> _Job_: Tally the lines in the listing below that contain the string "acousticguitarnylon", matching case exactly, and give only that number.

> _Input material_:
---+---

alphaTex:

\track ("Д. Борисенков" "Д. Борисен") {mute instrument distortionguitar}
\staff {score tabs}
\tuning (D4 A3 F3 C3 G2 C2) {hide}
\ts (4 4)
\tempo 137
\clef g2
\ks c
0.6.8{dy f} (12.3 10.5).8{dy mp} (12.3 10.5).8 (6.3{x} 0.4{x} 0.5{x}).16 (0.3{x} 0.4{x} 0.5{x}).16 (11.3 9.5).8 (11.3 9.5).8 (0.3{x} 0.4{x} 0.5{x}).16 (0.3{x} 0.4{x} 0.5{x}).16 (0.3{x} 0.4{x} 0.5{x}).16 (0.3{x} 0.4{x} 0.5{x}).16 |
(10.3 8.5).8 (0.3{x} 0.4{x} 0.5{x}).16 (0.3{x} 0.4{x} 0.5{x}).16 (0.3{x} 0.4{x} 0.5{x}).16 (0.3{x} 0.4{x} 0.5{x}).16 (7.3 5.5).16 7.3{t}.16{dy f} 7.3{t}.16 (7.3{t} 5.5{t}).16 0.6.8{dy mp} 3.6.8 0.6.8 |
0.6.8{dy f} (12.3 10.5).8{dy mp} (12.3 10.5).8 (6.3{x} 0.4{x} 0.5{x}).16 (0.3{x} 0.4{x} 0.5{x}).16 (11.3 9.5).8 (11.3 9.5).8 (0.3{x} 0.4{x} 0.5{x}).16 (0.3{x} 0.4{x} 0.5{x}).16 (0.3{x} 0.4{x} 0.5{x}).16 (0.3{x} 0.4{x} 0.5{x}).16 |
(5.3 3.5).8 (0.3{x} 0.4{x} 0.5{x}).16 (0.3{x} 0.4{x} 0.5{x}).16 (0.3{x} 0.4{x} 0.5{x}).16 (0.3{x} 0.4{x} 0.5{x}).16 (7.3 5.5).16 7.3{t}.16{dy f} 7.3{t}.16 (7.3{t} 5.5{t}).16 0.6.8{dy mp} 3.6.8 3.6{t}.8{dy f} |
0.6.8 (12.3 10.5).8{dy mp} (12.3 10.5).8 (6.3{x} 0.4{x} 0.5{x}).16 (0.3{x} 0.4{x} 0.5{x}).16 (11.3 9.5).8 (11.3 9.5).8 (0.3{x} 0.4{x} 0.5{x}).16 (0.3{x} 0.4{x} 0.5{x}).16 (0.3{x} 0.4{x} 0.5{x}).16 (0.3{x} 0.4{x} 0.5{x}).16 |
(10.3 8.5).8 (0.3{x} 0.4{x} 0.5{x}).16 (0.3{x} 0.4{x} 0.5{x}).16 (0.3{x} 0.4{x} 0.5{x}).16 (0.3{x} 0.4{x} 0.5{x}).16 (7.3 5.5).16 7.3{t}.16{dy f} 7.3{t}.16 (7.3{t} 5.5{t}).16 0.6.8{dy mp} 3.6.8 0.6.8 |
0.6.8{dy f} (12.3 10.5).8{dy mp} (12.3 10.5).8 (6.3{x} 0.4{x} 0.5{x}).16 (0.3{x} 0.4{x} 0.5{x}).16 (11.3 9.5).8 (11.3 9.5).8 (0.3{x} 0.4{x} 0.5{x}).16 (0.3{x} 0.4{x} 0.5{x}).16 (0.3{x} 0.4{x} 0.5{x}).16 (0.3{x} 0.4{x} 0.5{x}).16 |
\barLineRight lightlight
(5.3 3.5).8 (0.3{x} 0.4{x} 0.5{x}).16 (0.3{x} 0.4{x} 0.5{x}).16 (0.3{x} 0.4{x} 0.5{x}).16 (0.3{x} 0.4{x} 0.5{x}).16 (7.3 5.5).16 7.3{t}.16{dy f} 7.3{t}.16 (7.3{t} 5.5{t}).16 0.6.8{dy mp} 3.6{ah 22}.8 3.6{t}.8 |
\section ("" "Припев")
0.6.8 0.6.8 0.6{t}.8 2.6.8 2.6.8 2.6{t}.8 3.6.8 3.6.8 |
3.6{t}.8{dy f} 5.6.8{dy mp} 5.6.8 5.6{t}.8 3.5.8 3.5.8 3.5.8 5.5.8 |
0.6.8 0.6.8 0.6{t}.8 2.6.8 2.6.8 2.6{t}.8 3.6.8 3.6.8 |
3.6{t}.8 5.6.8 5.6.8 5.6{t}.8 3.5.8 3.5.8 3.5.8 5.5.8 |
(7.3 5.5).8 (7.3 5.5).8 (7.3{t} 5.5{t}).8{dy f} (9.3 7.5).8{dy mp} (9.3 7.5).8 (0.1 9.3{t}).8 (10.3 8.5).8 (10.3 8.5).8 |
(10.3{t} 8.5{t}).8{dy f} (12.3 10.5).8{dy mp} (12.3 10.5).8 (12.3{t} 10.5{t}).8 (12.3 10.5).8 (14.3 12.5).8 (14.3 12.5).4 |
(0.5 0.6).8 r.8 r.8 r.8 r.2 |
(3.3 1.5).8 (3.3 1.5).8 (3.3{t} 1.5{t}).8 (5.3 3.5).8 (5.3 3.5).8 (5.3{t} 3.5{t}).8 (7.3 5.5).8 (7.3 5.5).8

---+---

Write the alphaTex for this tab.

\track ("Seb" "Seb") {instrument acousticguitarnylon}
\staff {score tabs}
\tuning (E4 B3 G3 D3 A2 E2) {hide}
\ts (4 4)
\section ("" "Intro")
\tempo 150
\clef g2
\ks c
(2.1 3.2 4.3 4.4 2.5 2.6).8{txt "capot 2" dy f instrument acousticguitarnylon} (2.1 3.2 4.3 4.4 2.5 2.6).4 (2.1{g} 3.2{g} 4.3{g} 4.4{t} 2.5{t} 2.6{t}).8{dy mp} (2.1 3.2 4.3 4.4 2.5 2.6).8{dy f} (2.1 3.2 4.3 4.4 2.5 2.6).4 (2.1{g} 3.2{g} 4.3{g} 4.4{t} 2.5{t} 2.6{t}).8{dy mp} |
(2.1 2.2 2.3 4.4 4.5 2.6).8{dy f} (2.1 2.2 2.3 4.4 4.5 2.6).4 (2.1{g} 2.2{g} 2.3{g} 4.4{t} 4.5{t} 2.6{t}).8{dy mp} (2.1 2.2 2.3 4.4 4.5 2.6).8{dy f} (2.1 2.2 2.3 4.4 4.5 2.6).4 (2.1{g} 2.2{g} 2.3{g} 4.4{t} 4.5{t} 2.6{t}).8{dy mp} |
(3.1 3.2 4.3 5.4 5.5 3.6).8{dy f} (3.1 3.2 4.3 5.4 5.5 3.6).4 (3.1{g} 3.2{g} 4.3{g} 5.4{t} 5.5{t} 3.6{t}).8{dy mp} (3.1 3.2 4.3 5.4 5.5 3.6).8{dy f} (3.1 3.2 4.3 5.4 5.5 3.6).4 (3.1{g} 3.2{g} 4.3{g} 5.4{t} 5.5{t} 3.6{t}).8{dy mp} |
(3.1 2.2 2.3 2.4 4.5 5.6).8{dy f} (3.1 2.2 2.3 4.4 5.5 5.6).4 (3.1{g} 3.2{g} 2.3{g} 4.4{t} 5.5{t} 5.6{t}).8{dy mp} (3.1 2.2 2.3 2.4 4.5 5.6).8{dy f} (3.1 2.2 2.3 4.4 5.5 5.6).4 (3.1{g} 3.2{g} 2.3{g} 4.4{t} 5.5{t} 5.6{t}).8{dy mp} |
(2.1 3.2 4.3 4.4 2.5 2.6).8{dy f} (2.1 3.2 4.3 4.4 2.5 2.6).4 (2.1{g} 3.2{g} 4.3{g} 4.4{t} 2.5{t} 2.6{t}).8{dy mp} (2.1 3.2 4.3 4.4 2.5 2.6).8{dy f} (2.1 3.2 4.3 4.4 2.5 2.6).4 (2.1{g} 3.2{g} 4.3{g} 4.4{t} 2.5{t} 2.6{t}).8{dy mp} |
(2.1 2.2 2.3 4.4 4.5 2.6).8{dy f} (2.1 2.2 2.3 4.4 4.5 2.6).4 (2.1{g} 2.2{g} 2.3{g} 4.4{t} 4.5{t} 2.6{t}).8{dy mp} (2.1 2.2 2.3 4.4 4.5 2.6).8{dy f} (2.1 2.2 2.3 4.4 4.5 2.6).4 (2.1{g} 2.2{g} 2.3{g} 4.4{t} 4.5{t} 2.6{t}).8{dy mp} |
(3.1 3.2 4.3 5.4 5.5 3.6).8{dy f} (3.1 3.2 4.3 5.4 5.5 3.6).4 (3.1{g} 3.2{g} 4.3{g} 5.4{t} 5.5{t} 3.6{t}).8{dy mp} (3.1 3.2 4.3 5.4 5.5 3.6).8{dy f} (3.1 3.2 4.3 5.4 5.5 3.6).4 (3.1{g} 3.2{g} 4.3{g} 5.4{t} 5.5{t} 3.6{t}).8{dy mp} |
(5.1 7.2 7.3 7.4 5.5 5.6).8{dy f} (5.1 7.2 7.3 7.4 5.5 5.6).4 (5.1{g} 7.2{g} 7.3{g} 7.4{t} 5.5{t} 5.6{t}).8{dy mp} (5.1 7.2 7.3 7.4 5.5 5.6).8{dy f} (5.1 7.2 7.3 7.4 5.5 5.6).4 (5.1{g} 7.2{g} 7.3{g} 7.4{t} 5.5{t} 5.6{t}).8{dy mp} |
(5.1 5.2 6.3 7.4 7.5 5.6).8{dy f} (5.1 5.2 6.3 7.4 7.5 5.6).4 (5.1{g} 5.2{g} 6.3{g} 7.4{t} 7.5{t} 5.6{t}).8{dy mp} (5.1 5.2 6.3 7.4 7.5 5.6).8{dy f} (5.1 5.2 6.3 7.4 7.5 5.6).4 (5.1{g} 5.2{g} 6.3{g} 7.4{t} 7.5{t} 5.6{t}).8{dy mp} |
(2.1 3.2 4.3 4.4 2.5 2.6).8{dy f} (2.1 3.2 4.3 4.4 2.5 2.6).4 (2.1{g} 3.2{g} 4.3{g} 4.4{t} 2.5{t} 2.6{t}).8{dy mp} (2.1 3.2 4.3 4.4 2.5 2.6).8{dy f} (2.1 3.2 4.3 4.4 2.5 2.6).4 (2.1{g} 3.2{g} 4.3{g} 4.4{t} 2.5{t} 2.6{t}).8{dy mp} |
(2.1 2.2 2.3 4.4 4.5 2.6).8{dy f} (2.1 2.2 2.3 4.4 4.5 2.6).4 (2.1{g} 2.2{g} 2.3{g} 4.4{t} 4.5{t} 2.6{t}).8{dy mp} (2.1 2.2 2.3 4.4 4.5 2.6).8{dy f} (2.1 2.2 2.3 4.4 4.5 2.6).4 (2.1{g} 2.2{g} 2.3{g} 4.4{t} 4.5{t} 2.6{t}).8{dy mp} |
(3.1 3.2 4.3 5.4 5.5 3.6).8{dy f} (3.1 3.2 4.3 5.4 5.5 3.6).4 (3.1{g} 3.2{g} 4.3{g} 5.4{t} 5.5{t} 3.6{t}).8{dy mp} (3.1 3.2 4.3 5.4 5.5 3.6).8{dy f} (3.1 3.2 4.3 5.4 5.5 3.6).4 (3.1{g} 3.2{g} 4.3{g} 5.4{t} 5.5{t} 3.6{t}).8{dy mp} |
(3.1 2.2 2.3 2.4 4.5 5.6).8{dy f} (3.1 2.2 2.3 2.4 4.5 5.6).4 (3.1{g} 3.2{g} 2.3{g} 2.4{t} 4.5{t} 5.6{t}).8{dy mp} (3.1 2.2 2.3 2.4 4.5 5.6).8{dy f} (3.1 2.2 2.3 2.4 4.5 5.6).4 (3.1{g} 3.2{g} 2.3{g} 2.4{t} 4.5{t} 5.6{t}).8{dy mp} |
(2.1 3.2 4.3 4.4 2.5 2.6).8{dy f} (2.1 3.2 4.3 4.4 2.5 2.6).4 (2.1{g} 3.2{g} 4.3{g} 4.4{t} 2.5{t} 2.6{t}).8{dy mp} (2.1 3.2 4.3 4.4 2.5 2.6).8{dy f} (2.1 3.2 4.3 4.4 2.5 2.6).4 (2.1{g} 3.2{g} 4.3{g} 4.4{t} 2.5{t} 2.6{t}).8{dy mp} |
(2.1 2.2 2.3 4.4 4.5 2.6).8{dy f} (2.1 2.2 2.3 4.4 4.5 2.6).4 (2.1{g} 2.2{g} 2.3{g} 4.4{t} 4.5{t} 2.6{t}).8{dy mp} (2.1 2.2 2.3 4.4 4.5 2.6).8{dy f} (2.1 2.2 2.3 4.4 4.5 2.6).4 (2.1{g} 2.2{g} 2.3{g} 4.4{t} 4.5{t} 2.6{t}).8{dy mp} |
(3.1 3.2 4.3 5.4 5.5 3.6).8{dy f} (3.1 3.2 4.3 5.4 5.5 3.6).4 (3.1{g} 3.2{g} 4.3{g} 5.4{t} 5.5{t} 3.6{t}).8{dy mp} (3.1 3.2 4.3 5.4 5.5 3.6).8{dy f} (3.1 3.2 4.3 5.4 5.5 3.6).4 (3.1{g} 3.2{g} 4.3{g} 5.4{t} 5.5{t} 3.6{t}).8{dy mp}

---+---

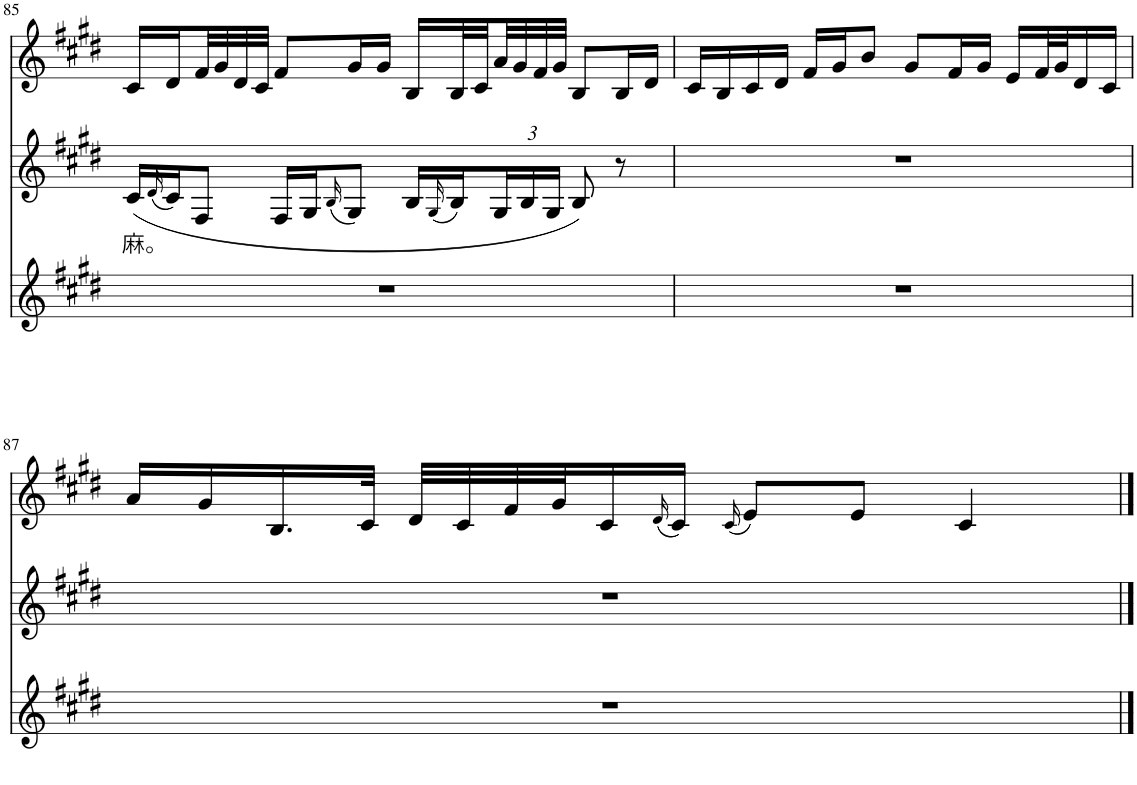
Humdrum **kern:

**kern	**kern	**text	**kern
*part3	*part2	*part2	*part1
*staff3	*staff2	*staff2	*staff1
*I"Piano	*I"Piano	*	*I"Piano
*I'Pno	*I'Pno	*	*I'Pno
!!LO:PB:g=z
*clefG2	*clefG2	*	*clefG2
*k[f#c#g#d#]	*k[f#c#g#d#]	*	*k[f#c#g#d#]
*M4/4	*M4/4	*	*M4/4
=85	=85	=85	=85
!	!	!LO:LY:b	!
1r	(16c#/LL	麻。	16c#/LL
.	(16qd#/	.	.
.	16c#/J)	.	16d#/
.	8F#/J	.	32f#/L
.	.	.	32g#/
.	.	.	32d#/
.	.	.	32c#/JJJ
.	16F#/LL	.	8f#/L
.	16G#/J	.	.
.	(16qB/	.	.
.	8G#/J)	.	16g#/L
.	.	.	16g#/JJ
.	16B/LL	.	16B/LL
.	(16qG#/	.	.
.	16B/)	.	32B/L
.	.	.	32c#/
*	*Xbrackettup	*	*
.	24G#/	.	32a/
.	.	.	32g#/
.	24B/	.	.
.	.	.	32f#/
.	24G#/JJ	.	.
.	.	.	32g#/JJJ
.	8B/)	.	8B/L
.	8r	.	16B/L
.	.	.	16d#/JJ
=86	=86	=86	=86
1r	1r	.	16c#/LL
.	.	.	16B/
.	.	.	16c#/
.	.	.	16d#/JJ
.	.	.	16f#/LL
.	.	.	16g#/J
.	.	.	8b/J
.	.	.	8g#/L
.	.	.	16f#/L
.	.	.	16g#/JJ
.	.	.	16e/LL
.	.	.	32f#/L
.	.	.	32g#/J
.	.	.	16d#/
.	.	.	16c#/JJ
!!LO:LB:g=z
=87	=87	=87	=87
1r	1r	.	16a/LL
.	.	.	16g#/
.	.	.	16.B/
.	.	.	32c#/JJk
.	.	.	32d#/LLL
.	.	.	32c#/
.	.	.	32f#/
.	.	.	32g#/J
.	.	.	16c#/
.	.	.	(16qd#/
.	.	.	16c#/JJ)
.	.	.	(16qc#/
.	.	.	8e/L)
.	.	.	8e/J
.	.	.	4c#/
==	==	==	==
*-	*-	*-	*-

---+---

> _Reply_: 2